Exercise description: When a line of the entries contains the word "middle", report that line.

- - -

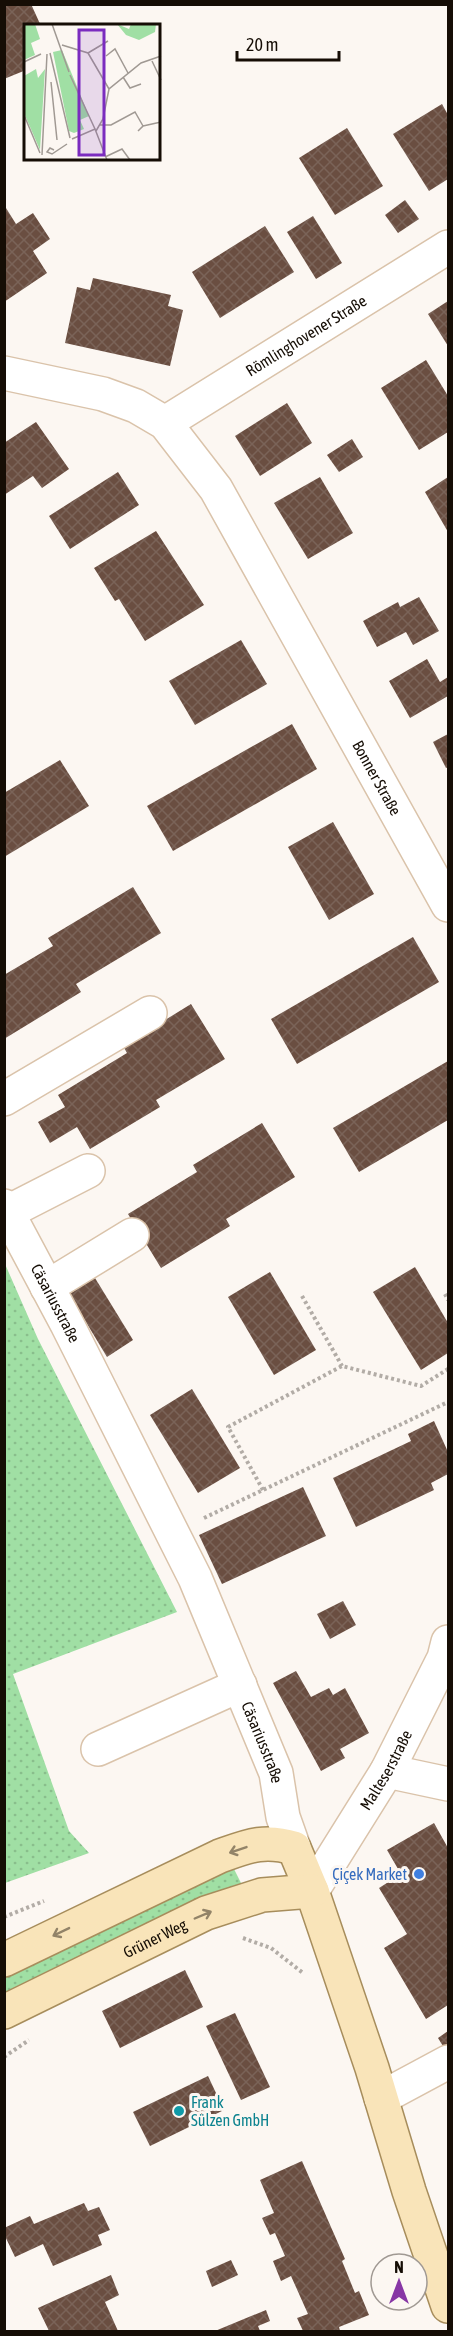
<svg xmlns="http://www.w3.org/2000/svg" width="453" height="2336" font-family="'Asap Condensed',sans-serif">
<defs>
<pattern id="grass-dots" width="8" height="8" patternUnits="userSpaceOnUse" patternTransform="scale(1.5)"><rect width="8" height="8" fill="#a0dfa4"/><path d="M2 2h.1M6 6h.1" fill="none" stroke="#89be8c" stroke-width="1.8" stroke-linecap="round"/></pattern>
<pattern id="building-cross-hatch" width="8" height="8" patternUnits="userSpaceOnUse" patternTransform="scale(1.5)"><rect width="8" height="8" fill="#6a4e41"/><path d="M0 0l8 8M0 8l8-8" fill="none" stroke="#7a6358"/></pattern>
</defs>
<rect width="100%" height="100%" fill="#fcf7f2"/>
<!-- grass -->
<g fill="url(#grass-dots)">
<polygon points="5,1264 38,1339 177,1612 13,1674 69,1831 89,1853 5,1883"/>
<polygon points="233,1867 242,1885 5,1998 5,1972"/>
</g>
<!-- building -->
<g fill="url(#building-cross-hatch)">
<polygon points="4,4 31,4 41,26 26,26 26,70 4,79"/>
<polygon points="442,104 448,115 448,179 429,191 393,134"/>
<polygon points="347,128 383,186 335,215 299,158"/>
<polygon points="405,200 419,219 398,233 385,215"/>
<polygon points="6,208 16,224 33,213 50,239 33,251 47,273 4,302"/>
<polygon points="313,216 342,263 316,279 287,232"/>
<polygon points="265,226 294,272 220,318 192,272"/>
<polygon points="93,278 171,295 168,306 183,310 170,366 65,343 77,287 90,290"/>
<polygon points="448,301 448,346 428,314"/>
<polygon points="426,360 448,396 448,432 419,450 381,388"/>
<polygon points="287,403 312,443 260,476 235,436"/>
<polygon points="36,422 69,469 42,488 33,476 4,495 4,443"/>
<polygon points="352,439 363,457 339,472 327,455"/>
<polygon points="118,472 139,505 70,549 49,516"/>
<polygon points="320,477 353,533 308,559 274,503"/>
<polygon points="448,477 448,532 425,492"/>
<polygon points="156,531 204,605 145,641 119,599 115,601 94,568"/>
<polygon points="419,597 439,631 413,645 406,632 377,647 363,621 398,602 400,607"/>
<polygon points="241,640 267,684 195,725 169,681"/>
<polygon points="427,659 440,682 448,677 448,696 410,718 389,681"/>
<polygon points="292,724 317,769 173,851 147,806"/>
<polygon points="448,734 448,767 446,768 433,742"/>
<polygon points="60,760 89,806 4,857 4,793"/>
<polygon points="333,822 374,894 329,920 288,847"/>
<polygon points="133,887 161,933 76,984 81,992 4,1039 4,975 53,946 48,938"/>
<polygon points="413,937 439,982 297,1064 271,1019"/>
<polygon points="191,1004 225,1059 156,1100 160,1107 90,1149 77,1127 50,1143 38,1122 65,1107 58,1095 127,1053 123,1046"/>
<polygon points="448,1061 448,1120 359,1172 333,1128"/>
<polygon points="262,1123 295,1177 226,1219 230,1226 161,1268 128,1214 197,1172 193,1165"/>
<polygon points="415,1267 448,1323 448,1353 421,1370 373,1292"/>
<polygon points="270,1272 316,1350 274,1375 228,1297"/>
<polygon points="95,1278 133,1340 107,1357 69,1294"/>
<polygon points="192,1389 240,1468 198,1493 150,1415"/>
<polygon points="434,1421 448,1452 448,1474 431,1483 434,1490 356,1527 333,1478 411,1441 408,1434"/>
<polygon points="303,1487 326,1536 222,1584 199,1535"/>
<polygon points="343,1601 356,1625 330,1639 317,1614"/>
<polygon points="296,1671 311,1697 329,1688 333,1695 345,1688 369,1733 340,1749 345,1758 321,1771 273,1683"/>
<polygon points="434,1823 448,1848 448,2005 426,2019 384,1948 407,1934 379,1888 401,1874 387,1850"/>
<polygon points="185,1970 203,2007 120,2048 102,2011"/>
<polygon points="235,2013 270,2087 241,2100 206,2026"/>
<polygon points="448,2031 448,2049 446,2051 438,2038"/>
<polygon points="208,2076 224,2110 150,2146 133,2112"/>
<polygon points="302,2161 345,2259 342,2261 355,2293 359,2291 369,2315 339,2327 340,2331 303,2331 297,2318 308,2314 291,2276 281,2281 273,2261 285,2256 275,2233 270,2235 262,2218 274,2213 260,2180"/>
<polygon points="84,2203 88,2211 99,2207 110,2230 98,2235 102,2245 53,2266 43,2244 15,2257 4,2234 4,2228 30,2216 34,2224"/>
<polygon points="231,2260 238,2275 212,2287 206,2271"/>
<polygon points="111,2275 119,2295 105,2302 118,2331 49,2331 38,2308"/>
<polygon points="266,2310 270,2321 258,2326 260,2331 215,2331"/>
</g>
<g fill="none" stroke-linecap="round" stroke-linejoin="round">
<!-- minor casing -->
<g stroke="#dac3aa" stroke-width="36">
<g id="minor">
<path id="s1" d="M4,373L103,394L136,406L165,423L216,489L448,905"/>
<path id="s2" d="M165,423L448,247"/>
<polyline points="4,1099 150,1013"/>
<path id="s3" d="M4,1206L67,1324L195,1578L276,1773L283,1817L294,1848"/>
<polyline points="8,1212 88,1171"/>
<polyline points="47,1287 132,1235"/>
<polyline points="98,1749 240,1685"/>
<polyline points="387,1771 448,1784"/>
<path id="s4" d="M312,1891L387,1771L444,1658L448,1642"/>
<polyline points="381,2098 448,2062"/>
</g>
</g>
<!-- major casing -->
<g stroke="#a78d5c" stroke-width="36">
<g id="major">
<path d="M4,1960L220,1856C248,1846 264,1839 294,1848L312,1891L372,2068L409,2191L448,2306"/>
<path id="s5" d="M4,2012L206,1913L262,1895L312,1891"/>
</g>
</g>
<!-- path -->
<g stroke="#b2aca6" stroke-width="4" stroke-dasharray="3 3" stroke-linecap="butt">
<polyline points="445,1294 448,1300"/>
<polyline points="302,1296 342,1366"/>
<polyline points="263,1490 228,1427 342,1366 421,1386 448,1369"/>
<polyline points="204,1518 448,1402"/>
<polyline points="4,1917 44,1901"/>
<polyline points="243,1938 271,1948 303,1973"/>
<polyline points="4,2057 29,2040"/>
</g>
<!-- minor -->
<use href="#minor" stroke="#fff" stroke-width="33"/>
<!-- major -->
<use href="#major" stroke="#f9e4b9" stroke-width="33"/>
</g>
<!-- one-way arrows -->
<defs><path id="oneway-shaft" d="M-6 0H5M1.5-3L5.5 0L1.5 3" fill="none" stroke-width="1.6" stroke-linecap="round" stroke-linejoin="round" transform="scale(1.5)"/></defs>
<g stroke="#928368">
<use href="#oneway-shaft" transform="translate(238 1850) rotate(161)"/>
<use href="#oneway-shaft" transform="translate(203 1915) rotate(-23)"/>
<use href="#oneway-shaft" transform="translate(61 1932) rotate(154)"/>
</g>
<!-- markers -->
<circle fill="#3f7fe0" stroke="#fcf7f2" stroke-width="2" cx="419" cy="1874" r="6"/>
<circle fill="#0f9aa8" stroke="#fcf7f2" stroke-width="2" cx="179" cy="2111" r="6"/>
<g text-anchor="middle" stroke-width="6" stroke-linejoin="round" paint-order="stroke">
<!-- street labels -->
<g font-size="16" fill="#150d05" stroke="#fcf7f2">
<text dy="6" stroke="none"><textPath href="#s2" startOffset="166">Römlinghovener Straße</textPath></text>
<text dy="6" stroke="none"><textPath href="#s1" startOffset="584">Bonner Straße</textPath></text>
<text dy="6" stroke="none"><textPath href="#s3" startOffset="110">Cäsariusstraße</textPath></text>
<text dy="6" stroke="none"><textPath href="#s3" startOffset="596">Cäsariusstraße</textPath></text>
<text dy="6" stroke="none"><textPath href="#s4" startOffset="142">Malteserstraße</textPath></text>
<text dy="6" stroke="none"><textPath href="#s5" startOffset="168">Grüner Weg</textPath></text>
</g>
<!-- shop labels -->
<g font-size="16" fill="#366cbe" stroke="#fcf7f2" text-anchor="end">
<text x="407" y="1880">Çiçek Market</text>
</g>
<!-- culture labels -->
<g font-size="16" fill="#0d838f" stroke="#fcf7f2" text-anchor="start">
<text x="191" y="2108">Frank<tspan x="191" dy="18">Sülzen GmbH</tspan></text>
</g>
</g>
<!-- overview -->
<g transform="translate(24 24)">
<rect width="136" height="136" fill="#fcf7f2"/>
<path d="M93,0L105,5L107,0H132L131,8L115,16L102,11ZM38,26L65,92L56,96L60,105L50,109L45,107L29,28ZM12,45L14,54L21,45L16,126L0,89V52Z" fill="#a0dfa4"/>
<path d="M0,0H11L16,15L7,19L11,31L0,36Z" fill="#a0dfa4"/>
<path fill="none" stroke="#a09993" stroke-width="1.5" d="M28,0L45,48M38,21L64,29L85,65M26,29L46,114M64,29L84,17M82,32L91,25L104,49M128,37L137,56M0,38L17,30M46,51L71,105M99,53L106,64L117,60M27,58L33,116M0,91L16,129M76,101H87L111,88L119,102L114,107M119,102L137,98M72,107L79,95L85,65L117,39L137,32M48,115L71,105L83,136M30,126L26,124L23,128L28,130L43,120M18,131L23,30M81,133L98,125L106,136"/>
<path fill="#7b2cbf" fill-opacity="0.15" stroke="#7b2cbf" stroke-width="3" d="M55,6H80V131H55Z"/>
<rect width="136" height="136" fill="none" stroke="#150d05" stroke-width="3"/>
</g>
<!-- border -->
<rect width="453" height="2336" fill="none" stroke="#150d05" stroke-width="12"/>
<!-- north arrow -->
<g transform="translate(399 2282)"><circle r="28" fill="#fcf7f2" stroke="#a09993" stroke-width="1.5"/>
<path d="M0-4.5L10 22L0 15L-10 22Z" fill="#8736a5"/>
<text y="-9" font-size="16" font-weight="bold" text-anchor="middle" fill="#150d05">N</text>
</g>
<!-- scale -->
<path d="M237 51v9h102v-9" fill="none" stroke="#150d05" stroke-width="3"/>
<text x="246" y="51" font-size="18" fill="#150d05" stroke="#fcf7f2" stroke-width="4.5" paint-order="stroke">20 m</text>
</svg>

- - -

Reply:
<g text-anchor="middle" stroke-width="6" stroke-linejoin="round" paint-order="stroke">
<text y="-9" font-size="16" font-weight="bold" text-anchor="middle" fill="#150d05">N</text>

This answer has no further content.